Internet music piracy has no negative, according to a study released last week by two university researchers. This contradicts the music industry’s assertion that the illegal downloading of music online is taking a big bite out of its bottom line.
Songs that were heavily downloaded showed no measurable drop in sales, the researchers found after tracking sales of 680 albums over the course of 17 weeks in the second half of 2002. Matching that data with activity on the OpenNap file-sharing network, they concluded that file sharing actually increases CD sales for hot albums that sell more than 600,000 copies. For every 150 downloads of a song from those albums, sales increase by a copy, the researchers found.
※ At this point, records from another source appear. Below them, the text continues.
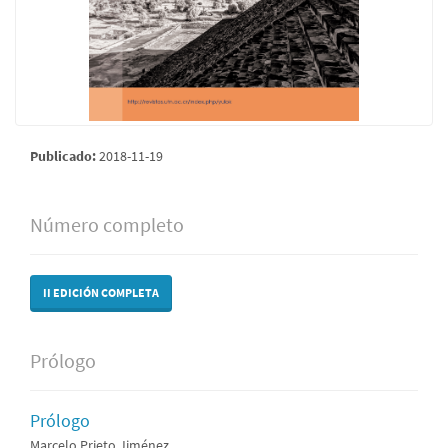
Publicado:
2018-11-19
Número completo
II EDICIÓN COMPLETA
Prólogo
Prólogo
Marcelo Prieto Jiménez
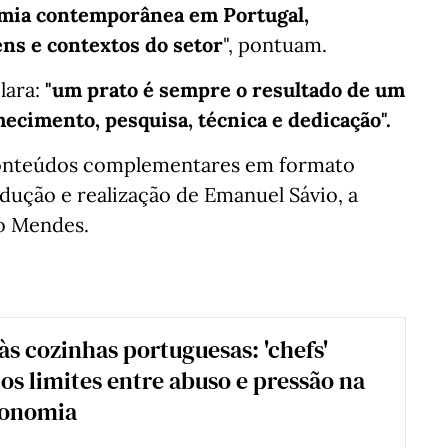
omia contemporânea em Portugal,
ens e contextos do setor
", pontuam.
lara:
"um prato é sempre o resultado de um
ecimento, pesquisa, técnica e dedicação".
onteúdos complementares em formato
odução e realização de Emanuel Sávio, a
o Mendes.
s cozinhas portuguesas: 'chefs'
os limites entre abuso e pressão na
ronomia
“Consumption of music increases dramatically with the introduction of file sharing, but not everybody who likes to listen to music was a music customer before, so it’s very important to separate the two,” said Felix Oberholzer-Gee, an associate professor at Harvard Business School and one of the authors of the study. The results were reported by The Washington Post.
Oberholzer-Gee and his colleague, University of North Carolina’s Koleman Strumpf, also said that their “most pessimistic” statistical model showed that illegal file sharing would have accounted for only two million fewer CD sales in 2002, whereas CD sales declined by 139 million units between 2000 and 2002.
“From a statistical point of view, what this means is that there is no effect between downloading and sales,” said Oberholzer-Gee.
For albums that fail to sell well, the Internet may contribute to declining sales. Oberholzer-Gee and Strumpf found that albums that sell to niche audiences suffer a “small negative effect” from Internet piracy.
The study stands in opposition to the recording industry’s long-held assertion that the rise of illegal file sharing is a major cause of declining music sales over the past few years. In making its case, the Recording Industry Association of America (RIAA) points to data showing that CD sales fell from a high of more than $13.2 billion in 2000 to $11.2 billion in 2003 — a period that matches the growth of various online music piracy services.
Wayne Rosso, president of the Madrid-based file sharing company Optisoft, said he hoped the study would spur the RIAA to abandon litigation and look for ways to commercialize file sharing. “There’s no question that there is a market there that could easily be commercialized, and we have been trying for years to talk sense to these people and make them see that,” he said. Rosso formerly ran the Grokster file sharing service.
Eric Garland, chief executive of Big Champagne, an Atlanta company that tracks file-sharing activity, said the findings match what his company has observed about the effect of file sharing on music sales. Although the practice cannibalizes some sales, it may promote others by serving as a marketing tool, Garland said.